**Exercise**
Which lines in the records below hold the word "forthcoming"? Copy each of them.

◇ ◇ ◇ ◇

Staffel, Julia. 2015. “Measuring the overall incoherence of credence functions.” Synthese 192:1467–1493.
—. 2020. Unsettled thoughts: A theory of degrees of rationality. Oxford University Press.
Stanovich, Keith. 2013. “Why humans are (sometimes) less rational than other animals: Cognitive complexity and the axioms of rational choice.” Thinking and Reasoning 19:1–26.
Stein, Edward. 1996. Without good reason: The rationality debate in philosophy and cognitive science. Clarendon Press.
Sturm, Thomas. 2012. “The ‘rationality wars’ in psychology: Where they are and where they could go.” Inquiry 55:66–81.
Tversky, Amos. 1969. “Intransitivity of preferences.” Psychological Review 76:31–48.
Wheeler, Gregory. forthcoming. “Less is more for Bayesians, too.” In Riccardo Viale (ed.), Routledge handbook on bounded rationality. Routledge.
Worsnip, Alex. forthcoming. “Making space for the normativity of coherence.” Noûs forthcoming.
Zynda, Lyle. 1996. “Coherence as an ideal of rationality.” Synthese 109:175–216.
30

◇ ◇ ◇ ◇

**The completed task**
Wheeler, Gregory. forthcoming. “Less is more for Bayesians, too.” In Riccardo Viale (ed.), Routledge handbook on bounded rationality. Routledge.
Worsnip, Alex. forthcoming. “Making space for the normativity of coherence.” Noûs forthcoming.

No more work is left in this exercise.